Selected extract ->
January 19, 2011 by abbyo
In addition to watching lots and lots of movies, another hobby I have is cooking. I have a bunch of recipe books, but the one I use more than any other is the America’s Test Kitchen Family Cookbook. I like this cookbook because it’s mostly made up of the kind of recipes I like best: the ones that take something simple that I already know I like (for instance, apple pie or macaroni and cheese), and change it, ever so slightly, to make it even better. Everything I liked about the original dish is still there, but it’s been enhanced all because of a few simple changes.
Sometimes, a good remake is like food made with the America’s Test Kitchen Family Cookbook. The original movie is great, a beloved classic. But then the remake comes along, takes everything you loved about the original, and changes it to fit a newer era. In this case, the original film is the 1940 Ernst Lubitsch picture “The Shop Around the Corner” and the remake is Nora Ephron’s 1998 update, “You’ve Got Mail.” Both are comfort food movies, the kind you watch on a cold afternoon or evening on the couch with popcorn and hot chocolate. They are very similar movies, but each is different enough to be good in its own right. It’s a credit to Ephron that she was able to retain the classic, cozy and lovable feel of the original movie while creating a film that still feels very much of its time.
I should note here that my actual reaction to these two films is a bit backwards. I had not seen “The Shop Around the Corner” until very recently, while I remember watching “You’ve Got Mail” in a movie theater with my parents the year it came out (in other words, it’s a long time favorite). However, in watching Lubitsch’s movie, it was clear to me that Ephron had been immensely respectful and creative in re-writing the script, which I found impressive. In fact, several scenes from the original film are preserved practically line for line, with a few small differences. But Ephron goes beyond the clever dialogue and well-staged scenes of Lubitsch’s movie to create characters with fully-fledged personal lives, surrounded by friends and family members who are every bit as interesting as they are.
In “The Shop Around the Corner,” Jimmy Stewart plays Alfred, a salesman at a leather goods store. He’s worked at the store a long time, is a good worker and honest and smart to boot. We find out that he’s been corresponding with a young woman by letter after answering an ad she put in the paper for a male pen pal (note to self: must try that sometime…), and he’s fairly sure he’s in love. Klara (Margaret Sullavan) is Stewart’s new co-worker. They don’t get along, but unbeknownst to both of them, she’s the woman Stewart’s been writing to. Hijinks ensue.

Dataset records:

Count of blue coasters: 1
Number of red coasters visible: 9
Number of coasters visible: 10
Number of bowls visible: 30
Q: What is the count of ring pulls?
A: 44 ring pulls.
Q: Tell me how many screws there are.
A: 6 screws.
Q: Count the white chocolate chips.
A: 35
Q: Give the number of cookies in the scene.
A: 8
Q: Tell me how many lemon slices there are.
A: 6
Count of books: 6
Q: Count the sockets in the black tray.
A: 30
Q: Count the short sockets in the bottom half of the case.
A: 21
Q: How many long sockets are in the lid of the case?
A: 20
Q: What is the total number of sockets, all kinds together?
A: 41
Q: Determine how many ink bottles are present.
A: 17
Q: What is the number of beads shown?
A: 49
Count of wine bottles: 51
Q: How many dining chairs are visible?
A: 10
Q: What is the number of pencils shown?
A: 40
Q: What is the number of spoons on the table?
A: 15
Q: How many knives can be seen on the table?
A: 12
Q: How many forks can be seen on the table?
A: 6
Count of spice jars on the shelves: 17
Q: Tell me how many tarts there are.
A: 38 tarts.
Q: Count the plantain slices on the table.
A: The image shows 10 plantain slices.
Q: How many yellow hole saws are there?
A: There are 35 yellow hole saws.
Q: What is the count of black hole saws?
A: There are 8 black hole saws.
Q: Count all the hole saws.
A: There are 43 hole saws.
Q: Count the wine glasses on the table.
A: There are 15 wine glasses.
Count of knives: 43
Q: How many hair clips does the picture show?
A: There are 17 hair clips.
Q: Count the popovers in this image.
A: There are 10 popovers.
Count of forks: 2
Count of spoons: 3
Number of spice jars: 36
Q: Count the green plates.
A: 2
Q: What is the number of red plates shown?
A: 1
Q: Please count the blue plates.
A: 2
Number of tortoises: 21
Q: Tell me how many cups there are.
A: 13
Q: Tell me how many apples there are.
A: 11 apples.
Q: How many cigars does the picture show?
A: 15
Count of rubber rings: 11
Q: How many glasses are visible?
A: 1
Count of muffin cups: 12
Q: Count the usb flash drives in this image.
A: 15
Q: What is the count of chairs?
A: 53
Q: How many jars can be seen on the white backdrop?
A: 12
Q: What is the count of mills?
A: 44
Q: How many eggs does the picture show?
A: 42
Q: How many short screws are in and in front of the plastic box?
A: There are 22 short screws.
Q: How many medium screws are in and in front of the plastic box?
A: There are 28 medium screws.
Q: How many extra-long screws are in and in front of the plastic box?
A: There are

Required work ->
(a) Quote the blog post about the two movies from "Sometimes, a good" up to and including "of its time.".
(b) Translate this sentence from the blog post about the two movies into Spanish: "Klara (Margaret Sullavan) is Stewart’s new co-worker."
(c) Carry on the blog post about the two movies from the point where it stops.

Responses to the tasks ->
(a)
Sometimes, a good remake is like food made with the America’s Test Kitchen Family Cookbook. The original movie is great, a beloved classic. But then the remake comes along, takes everything you loved about the original, and changes it to fit a newer era. In this case, the original film is the 1940 Ernst Lubitsch picture “The Shop Around the Corner” and the remake is Nora Ephron’s 1998 update, “You’ve Got Mail.” Both are comfort food movies, the kind you watch on a cold afternoon or evening on the couch with popcorn and hot chocolate. They are very similar movies, but each is different enough to be good in its own right. It’s a credit to Ephron that she was able to retain the classic, cozy and lovable feel of the original movie while creating a film that still feels very much of its time.

(b) Klara (Margaret Sullavan) es la nueva compañera de trabajo de Stewart.

(c)
“You’ve Got Mail” uses this same basic setup, but puts the characters in different-yet-intersecting professional circles. Tom Hanks and Meg Ryan’s characters correspond by e-mail, neither of them knowing that they are business competitors. Hanks helps run a Barnes & Noble-style bookstore chain owned by his family. Ryan also operates a family business—a small children’s bookstore (called “The Shop Around the Corner”) first operated by her late mother, a shop whose future is endangered by the opening of Hanks’ new bookstore a few blocks away. In public, they’re enemies. But in letters, they are each other’s anonymous confidante.
While this separation of the two romantic leads makes the dynamic a little different, it allows for Ephron to create a richer inner life for the characters than Stewart or Sullavan has in “The Shop Around the Corner.” Whereas all we saw in “Shop” were the store employees, in “Mail” we have Ryan and Hanks’ family and friends to give the film a little more variety. Ryan’s boyfriend (Greg Kinnear) and Hanks’ girlfriend (Parker Posey) are both really entertaining characters, and the couples’ conversations are a lot of fun to watch—very typical of Ephron’s pithy, realistic style. There are plenty of scenes where Hanks and Ryan aren’t even together onscreen, but that’s fine, since these scenes help us get to know the characters better individually. It also helps that the audience actually gets to hear the content of Hanks and Ryan’s letters to each other, another element that isn’t in “Shop.”
But while “The Shop Around the Corner” is a simpler film, there’s still a lot that’s wonderful about it—the original recipe that begets variations. Take the leads, for example. Jimmy Stewart is, of course, Jimmy Stewart. It’s hard to find a more universally likeable leading man. And I hadn’t been aware of Margaret Sullavan before watching “Shop,” but she’s hugely appealing. She may not be a bombshell, but her peformance rivals Ryan’s in “Mail” for cute-as-a-button-ness. There’s also the script, adapted from a play by Miklos Laszlo, which feels very theatrical, but still holds up strong cinematically. It’s not terribly ambitious, but it’s good solid writing, funny and poignant. William Tracy as Pepi the Delivery Boy probably gets the best lines—I could easily see how he’d steal scenes onstage.
It’s easy to see why a filmmaker like Nora Ephron—someone who’s made a career out of creating clever, widely accessible romantic comedies—would want to remake “The Shop Around the Corner.” It’s a pretty basic movie, but very satisfying, and with the potential to explore the characters and relationships to a richer degree. It’s the same reason I like to toy around with my favorite recipes: to see if I can make a good thing even better. And while it’s easy to overdo it, and make the thing you like so over-the-top that you no longer like it (see the other remake of “Shop,” 1949’s “In the Good Old Summertime”), with the right balance of deference and creativity, you get an America’s Test Kitchen recipe—something that’s new and exciting, but comfy and familiar all at the same time.